Under the new framework, registered consultants will operate across three major domains: IT security, Operational Technology (OT) security, and cloud security. Consultants will be categorized into four tiers: Expert, Senior, Junior, and domain-specific specialists. NCERT also plans to introduce a competency-based evaluation test to further verify the technical skills of registered consultants.
ITU Tier-1 Ranking: Pakistan’s Global Cybersecurity Standing
Pakistan achieved a **Tier-1** ranking in the ITU Global Cybersecurity Index as a reflection of the collective commitment of the government, academia, and youth toward building a secure digital future. Pakistan highlighted its Tier-1 ranking in the ITU Global Cybersecurity Index as evidence of strong collaboration between government, academia, and industry. The country is advancing toward AI-driven cybersecurity, dark-web monitoring, and modern cloud security under its Cloud-First Policy.
Marqa-e-Haq: The CERT System’s First Live Test
Pakistan’s CERT infrastructure was put to its most serious test during the 2025 India–Pakistan conflict known as Marqa-e-Haq. The minister highlighted Pakistan’s cyber defence capabilities, saying government and military systems remained secure during last year’s war with India despite sustained cyber warfare attempts. Multiple institutions, including the IT ministry, the National Telecommunication Corporation, national cybersecurity teams and the armed forces’ cyber command structures, worked together to defend critical systems.
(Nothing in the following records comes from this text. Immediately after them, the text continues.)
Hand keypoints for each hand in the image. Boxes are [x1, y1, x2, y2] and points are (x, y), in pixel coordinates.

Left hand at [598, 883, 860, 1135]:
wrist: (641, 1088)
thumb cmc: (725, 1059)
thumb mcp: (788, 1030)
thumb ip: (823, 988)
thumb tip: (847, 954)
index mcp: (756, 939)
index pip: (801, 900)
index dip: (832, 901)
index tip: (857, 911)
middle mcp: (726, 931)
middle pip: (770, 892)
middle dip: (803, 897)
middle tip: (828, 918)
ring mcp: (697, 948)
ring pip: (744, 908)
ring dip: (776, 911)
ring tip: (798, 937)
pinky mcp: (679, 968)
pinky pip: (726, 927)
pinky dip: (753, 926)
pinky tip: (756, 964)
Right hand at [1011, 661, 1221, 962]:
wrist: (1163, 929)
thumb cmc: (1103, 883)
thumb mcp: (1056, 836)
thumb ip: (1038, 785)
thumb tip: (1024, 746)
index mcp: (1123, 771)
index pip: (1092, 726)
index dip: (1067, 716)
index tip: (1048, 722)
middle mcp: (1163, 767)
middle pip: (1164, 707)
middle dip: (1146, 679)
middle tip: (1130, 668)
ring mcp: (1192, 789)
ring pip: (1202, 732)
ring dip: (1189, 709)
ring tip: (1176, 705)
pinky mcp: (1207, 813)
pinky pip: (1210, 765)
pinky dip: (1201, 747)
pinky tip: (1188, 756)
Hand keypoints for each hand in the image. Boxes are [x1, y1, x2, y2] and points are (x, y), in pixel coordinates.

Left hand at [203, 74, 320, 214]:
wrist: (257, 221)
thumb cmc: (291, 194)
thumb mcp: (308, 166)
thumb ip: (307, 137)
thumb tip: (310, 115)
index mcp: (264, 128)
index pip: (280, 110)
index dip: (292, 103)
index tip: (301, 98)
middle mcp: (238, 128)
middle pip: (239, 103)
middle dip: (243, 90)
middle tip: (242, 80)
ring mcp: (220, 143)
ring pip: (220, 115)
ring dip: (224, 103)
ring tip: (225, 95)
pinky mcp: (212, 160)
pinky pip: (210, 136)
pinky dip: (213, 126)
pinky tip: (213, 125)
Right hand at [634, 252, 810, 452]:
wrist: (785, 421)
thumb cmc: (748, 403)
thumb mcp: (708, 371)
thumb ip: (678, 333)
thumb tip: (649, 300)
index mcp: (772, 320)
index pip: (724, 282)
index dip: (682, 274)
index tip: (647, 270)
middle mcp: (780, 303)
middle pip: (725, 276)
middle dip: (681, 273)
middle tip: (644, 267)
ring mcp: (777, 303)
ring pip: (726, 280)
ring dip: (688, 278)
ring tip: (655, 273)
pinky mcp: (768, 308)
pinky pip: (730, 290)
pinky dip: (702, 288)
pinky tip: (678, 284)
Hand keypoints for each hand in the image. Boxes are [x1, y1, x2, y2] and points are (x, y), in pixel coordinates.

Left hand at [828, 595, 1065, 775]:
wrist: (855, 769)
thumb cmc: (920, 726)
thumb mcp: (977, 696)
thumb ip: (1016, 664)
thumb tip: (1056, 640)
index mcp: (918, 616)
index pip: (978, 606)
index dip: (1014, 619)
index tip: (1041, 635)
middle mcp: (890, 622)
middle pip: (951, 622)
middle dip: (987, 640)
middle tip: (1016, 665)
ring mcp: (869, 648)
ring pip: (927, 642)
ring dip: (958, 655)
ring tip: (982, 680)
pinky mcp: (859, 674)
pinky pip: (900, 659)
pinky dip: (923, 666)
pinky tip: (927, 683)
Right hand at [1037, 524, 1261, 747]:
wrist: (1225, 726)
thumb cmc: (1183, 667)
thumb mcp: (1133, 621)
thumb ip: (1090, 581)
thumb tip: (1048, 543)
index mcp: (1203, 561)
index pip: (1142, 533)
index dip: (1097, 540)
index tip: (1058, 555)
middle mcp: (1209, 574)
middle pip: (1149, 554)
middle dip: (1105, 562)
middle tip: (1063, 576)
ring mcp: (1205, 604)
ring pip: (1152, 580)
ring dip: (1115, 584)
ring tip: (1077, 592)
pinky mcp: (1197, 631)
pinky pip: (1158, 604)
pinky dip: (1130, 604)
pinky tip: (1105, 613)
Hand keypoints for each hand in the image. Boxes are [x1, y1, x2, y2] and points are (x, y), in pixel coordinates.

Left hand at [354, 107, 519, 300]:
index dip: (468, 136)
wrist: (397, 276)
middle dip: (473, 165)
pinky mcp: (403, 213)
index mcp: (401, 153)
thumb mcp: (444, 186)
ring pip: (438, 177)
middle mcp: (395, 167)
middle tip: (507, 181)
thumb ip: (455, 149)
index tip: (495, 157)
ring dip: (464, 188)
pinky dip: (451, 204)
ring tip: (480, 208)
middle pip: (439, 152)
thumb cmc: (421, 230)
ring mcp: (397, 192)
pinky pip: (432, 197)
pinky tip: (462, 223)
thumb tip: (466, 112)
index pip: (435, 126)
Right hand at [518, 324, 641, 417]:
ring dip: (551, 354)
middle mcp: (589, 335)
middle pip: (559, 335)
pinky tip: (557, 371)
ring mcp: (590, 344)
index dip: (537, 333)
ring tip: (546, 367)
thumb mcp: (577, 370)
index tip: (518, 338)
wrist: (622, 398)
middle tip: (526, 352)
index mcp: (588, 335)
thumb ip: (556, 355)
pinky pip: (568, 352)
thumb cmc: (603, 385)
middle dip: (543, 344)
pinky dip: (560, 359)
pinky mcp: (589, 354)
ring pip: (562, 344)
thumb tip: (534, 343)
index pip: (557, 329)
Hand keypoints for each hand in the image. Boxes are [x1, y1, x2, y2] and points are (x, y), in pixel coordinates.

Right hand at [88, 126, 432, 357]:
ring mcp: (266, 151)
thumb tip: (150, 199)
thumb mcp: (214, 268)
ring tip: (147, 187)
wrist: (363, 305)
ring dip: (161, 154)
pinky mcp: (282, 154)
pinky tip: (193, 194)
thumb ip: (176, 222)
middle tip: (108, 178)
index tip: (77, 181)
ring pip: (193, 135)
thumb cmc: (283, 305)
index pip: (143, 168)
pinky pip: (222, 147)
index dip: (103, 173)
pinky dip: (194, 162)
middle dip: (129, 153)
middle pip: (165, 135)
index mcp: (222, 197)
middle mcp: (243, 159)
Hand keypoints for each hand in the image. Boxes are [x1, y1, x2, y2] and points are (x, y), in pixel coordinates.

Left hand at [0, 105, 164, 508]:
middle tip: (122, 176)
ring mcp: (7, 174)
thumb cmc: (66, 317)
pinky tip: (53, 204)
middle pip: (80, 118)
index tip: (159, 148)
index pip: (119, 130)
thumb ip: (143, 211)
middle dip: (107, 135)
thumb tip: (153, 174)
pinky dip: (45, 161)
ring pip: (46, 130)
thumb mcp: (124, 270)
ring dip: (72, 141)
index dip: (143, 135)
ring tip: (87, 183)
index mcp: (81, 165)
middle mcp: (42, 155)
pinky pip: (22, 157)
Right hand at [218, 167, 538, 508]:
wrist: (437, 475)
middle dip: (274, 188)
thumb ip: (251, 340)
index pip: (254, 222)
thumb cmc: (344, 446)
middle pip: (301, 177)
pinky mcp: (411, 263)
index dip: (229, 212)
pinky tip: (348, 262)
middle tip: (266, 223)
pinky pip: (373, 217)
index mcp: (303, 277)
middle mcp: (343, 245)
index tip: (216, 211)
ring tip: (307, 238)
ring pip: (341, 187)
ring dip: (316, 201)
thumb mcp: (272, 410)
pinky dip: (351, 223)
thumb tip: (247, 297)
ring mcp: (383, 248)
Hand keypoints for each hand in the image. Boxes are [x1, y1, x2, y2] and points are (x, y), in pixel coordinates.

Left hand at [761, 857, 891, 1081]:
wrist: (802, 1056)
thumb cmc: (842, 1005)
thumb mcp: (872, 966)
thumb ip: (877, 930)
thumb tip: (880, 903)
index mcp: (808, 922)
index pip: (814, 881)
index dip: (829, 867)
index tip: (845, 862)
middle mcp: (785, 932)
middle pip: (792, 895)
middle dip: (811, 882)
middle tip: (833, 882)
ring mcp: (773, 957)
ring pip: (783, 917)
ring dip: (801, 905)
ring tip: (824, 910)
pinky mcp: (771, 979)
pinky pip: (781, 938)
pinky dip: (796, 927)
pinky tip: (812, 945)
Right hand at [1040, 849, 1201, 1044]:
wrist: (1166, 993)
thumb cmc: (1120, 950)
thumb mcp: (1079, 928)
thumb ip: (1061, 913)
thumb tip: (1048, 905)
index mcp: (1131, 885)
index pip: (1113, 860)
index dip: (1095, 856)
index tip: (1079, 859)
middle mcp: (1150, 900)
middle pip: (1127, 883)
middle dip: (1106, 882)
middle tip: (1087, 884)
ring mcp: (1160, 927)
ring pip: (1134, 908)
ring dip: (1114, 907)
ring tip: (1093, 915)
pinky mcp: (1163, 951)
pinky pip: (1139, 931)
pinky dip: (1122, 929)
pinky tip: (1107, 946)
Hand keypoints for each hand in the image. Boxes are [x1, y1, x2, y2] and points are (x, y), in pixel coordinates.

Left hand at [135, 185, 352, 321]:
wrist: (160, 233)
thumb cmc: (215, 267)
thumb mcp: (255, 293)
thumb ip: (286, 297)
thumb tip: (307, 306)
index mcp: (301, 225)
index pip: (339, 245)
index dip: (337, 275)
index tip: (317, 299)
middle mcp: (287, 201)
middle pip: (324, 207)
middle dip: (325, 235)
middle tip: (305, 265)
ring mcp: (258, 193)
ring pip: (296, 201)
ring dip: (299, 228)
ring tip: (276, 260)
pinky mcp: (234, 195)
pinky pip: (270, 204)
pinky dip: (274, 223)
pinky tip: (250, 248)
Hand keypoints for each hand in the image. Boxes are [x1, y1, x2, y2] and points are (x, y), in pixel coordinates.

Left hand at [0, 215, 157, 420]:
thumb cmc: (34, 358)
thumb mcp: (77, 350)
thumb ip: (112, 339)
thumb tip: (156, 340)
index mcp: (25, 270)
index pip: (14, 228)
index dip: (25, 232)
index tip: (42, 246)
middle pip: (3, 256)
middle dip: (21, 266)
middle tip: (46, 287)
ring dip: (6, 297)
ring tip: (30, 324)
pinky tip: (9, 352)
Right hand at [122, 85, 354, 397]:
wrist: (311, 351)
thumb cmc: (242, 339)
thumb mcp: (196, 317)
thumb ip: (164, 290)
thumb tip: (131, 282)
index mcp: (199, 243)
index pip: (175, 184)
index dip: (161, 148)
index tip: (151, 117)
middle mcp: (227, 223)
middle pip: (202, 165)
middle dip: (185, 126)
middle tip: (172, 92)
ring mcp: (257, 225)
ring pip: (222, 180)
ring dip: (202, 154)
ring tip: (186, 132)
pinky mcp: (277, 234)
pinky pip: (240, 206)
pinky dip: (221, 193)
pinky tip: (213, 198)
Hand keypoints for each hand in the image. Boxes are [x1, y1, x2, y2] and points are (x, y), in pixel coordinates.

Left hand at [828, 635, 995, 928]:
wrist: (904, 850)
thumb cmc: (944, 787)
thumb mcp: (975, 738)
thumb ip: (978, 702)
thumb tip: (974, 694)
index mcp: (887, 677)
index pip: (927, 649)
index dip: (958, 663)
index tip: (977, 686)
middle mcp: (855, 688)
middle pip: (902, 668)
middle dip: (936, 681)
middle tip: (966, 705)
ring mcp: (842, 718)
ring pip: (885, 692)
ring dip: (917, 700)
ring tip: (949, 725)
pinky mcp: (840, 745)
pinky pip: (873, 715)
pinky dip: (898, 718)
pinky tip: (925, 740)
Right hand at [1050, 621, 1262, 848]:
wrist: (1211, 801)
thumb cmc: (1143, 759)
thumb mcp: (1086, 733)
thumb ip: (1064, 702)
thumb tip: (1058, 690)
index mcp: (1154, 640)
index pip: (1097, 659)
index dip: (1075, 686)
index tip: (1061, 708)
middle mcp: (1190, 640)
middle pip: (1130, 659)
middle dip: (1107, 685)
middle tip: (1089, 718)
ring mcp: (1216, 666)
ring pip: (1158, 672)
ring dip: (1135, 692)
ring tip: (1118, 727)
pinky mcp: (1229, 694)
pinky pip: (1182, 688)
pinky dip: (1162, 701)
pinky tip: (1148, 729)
The minister called Marqa-e-Haq a defining moment in which the armed forces, national institutions, and cyber experts stood united with remarkable resilience. Pakistan’s effective and coordinated cyber warfare response during this period demonstrated exceptional national strength and technological capability, adding that Marqa-e-Haq proved the cyber domain is the first line of defence in the modern era.
In April 2026, with the first anniversary approaching, Pakistan’s National Computer Emergency Response Team (NCERT) issued a strict cybersecurity alert on April 23 — directing all ministries to patch systems, enable multi-factor authentication, and coordinate immediately with NCERT on any anomalies detected.
Pakistan’s CERT system is no longer a policy document. It is an active, tested, and expanding national defence capability — and the institutions that depend on it are increasingly aware that in the modern era, the first battles are fought not on the ground but in the network.